-- Start Input data --

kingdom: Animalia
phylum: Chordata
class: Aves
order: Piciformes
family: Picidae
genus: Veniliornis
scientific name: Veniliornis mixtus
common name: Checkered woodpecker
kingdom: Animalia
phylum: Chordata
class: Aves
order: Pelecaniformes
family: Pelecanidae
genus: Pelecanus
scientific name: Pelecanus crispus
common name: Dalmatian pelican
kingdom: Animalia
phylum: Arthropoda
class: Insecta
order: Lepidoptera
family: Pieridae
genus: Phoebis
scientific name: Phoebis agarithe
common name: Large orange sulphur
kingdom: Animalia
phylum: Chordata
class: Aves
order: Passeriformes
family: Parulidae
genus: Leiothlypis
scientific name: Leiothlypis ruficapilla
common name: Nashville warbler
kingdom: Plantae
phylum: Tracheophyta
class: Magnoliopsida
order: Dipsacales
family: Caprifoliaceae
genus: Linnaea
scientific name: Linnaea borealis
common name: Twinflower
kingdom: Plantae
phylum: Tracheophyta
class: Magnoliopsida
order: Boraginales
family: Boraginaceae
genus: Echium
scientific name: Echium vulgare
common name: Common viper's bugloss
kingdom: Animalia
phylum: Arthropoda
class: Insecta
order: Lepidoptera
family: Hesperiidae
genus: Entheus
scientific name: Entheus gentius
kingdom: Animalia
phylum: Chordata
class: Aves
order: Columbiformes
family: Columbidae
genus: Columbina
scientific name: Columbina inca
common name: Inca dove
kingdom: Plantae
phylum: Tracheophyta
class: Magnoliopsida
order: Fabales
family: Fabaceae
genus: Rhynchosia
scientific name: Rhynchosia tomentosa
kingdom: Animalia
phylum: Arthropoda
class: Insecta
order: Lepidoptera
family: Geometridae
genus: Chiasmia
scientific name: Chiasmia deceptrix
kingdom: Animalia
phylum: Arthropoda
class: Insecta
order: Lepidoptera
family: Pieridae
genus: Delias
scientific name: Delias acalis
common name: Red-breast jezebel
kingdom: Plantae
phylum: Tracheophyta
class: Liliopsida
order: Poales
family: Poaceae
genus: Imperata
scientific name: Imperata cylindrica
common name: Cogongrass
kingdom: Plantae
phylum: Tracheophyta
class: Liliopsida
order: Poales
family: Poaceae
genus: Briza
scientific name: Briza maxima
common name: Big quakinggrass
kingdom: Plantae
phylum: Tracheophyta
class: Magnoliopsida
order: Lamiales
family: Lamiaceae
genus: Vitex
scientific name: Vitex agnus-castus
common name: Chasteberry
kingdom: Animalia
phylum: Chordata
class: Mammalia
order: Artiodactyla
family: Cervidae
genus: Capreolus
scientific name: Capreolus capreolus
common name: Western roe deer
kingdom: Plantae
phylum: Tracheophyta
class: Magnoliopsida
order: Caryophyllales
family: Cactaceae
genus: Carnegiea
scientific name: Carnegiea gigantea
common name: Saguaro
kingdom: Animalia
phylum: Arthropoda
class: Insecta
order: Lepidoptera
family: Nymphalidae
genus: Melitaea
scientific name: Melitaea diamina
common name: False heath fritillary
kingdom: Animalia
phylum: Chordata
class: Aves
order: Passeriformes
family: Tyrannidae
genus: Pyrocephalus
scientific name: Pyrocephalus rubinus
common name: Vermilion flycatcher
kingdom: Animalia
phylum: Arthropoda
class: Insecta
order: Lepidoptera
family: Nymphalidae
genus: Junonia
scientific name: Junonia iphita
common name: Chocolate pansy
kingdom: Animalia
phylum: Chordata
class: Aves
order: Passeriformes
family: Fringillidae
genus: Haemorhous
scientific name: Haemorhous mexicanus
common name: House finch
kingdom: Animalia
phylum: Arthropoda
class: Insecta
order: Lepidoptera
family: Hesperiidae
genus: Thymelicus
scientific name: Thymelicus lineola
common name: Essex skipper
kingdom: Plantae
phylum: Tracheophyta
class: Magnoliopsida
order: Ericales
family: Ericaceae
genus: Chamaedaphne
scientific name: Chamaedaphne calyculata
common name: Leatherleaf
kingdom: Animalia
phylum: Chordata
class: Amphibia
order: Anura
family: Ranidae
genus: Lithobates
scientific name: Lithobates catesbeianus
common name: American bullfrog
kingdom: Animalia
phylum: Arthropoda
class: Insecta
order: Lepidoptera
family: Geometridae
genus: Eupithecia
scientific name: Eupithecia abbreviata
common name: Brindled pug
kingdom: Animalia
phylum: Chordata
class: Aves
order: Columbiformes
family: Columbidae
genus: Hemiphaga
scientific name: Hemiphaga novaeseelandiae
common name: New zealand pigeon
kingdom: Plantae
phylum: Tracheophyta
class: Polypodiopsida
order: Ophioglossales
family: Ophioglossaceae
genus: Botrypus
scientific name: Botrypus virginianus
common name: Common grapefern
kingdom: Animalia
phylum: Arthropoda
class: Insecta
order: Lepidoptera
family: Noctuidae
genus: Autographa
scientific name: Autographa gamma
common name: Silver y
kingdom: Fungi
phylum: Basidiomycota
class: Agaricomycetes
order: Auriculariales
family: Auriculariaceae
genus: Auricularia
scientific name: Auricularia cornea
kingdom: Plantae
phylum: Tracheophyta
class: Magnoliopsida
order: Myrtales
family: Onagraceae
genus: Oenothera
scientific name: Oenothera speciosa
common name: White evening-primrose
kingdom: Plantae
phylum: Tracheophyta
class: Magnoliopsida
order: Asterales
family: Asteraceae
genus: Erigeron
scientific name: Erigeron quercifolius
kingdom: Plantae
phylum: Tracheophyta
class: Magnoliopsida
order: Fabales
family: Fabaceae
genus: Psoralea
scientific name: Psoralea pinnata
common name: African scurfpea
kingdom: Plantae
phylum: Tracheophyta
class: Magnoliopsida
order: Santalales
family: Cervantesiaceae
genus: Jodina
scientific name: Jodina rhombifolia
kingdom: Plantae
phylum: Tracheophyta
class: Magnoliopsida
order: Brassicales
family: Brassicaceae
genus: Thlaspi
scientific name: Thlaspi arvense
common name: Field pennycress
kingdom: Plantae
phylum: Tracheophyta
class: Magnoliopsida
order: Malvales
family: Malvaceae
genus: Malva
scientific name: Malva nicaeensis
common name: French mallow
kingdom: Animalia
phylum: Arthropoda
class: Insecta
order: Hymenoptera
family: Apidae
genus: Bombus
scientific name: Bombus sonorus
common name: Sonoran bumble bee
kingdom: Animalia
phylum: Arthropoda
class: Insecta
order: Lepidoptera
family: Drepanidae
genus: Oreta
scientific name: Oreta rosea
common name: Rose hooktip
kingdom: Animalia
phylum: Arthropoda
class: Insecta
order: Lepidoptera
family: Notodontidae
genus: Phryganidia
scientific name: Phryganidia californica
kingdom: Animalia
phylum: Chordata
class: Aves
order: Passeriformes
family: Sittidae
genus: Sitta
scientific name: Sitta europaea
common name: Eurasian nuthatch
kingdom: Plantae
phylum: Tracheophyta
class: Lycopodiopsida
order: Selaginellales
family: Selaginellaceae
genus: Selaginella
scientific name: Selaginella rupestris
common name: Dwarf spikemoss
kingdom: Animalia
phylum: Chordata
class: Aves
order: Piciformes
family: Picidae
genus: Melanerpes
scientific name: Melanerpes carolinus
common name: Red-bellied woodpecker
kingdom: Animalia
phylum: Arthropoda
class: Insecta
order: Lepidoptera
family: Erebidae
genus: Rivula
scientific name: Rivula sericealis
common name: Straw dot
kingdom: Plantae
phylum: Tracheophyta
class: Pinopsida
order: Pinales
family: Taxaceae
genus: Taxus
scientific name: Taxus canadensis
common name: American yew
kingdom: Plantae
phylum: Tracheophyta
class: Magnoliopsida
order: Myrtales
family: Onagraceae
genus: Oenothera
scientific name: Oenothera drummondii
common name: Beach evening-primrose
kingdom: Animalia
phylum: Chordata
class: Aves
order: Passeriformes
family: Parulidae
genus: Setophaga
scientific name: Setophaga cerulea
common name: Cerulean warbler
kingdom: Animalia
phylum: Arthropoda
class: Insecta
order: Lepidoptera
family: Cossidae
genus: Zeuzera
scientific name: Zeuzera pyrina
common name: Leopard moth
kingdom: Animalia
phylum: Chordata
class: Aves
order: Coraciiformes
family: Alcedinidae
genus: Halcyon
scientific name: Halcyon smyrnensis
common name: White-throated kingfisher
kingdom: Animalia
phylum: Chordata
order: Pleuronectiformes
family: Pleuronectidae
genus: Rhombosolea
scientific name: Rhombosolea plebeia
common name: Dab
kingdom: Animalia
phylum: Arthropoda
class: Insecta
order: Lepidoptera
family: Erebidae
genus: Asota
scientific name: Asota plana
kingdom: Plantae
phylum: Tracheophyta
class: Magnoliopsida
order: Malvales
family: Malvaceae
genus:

-- End Input data --

### What to produce
Rewrite the records starting at the line that contains "order: Hymenoptera" and ending at the line that contains "genus: Taxus", swapping "common name" for "vernacular name" and leaving everything else unchanged. Return only those lines.

### Solution for this problem
order: Hymenoptera
family: Apidae
genus: Bombus
scientific name: Bombus sonorus
vernacular name: Sonoran bumble bee
kingdom: Animalia
phylum: Arthropoda
class: Insecta
order: Lepidoptera
family: Drepanidae
genus: Oreta
scientific name: Oreta rosea
vernacular name: Rose hooktip
kingdom: Animalia
phylum: Arthropoda
class: Insecta
order: Lepidoptera
family: Notodontidae
genus: Phryganidia
scientific name: Phryganidia californica
kingdom: Animalia
phylum: Chordata
class: Aves
order: Passeriformes
family: Sittidae
genus: Sitta
scientific name: Sitta europaea
vernacular name: Eurasian nuthatch
kingdom: Plantae
phylum: Tracheophyta
class: Lycopodiopsida
order: Selaginellales
family: Selaginellaceae
genus: Selaginella
scientific name: Selaginella rupestris
vernacular name: Dwarf spikemoss
kingdom: Animalia
phylum: Chordata
class: Aves
order: Piciformes
family: Picidae
genus: Melanerpes
scientific name: Melanerpes carolinus
vernacular name: Red-bellied woodpecker
kingdom: Animalia
phylum: Arthropoda
class: Insecta
order: Lepidoptera
family: Erebidae
genus: Rivula
scientific name: Rivula sericealis
vernacular name: Straw dot
kingdom: Plantae
phylum: Tracheophyta
class: Pinopsida
order: Pinales
family: Taxaceae
genus: Taxus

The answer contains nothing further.